Bu modelde hükümetin en güçlü organı kabinedir. Ve kabine genellikle mecliste
çoğunluğu elinde tutan partinin üyelerinden oluşur. Kabine çok ezici olmayan
bir çoğunluğa dayalı, onun çıkarlarını gözeten ve onun temsilciliğini yapan bir
kimlik taşır. Azınlık ise iktidarın dışında kalarak muhalefet rolünü oynar.
İlk
unsurla yakından ilişkili olan ikinci unsur iktidarın birleşmesi ve kabinenin
üstünlüğüdür. Kabinenin üstünlüğü çoğunluk ilkesinin mantıksal bir uzantısı
olarak görülebilir. Sistem her ne kadar parlamenter bir sistem olarak bilinse
de kabineyi oluşturan parti parlamentonun da çoğunluğunu teşkil ettiğinden
yasama ve yürütme bir anlamda birleşmiş olmaktadır. Duverger’in de belirttiği
gibi gerçekte İngiliz rejimi bir güçler dengesi sisteminin bütünüyle tersidir. Parlamentoda
salt çoğunluğu elinde tutan parti, dolayısıyla da hükümet başkanı sınırsız
yetkileri elinde bulundurur.
Üçüncü
unsur politik parti sistemiyle ilgilidir. Her ne kadar çok partili politik
sistemler demokratik bir rejim açısından hayati öneme sahip olsalar da pratikte
yani demokratik sistemin işleyişinde politik partilerin sahip oldukları önem
derecesine göre parti sistemleri de değişebilmektedir.

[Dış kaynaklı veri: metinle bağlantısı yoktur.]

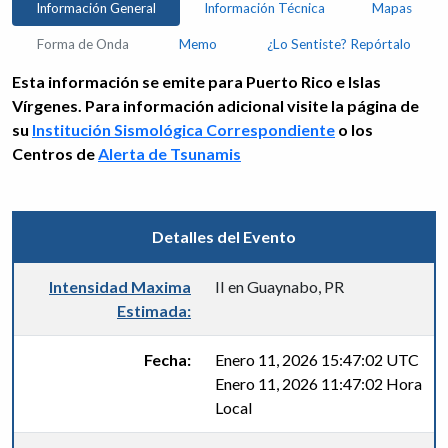
Información General
Información Técnica
Mapas
Forma de Onda
Memo
¿Lo Sentiste? Repórtalo
Esta información se emite para Puerto Rico e Islas
Vírgenes. Para información adicional visite la página de
su
Institución Sismológica Correspondiente
o los
Centros de
Alerta de Tsunamis
Detalles del Evento
Intensidad Maxima
II en Guaynabo, PR
Estimada:
Fecha:
Enero 11, 2026 15:47:02 UTC
Enero 11, 2026 11:47:02 Hora
Local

Westminster Demokrasi
Modelinde iki partili bir sistem hakimdir. Bu sistemde bir çok parti seçime katılabilme
ve hatta parlamentoya girebilme imkanına sahip olsalar da politik yaşam iki
parti ekseninde işler.
Westminster
modeli demokraside parti sisteminin bir başka özelliği ise tek boyutlu
olmasıdır. Politik partileri birbirinden ayıran şey sağ ve sol yelpaze uyarınca
sosyo-ekonomik politikaların ne olacağı hususudur. Örneğin İngiltere’de işçi
partisi ortanın solundaki tercihleri muhafazakar parti ise ortanın sağındaki
tercihleri simgeler. Politik partilerin sosyo-ekonomik politikalarına göre
farklılaşmasının temelinde etnik, dinsel ve benzeri konulardaki görüş
ayrılıklarının politik bir öneme haiz olmayacak bir mahiyete sahip olmaları
yatmaktadır.
Dördüncü
unsur seçim sistemiyle ilgilidir. Westminster modeli bir demokrasinin tipik
seçim sistemi çoğunlukçu sistemdir. Bu sistem uyarınca çoğunluk oylarını alan
ya da eğer bir çoğunluk yoksa en çok oyu alan adayın seçimi kazanması söz
konusudur. Çoğunlukçu seçim sistemi bir anlamda Anglo-Sakson dünyanın demokrasi
anlayışının bir göstergesi olarak da değerlendirilebilir. Kıta Avrupası’nın
akılcı demokrasi anlayışının tersine daha önce de belirtildiği gibi deneyci
demokrasi anlayışında önemli olan sistemin istikrarlıişleyişidir. Bu anlamıyla
katıksız temsil demokrasinin bir ölçütü olarak telakki edilmez. Oysa akılcı
demokrasi kavramlaştırmasında hali hazırdaki demokrasi işleyişine göre değil de
mantıksal tutarlılığına göre yani ideal demokrasi tanımına uygunluğuna göre
değerlendirildiği için çoğunlukçu seçim sistemi demokratik sistemin
meşruiyetini zayıflatan bir teknik olarak görülür.
Westminster
modeli demokrasinin beşinci unsuru merkeziyetçi bir yönetim yapısına sahip
olmasıdır. Örneğin İngiltere’de yerel yönetimler önemli bir takım işlevleri
yerine getirmelerine karşın büyük ölçüde merkezi hükümete bağımlıdırlar.yerel
yönetimlerin mali bakımdan özerk olmamaları ve yetkilerinin federal sistemde
olduğu gibi anayasa tarafından garanti altına alınmamış olmaması bu
bağımlılığın önemli göstergeleri olarak değerlendirilebilir.
Westminster
modeli demokrasinin önemli unsurlarından birisi de meclis egemenliği ilkesidir.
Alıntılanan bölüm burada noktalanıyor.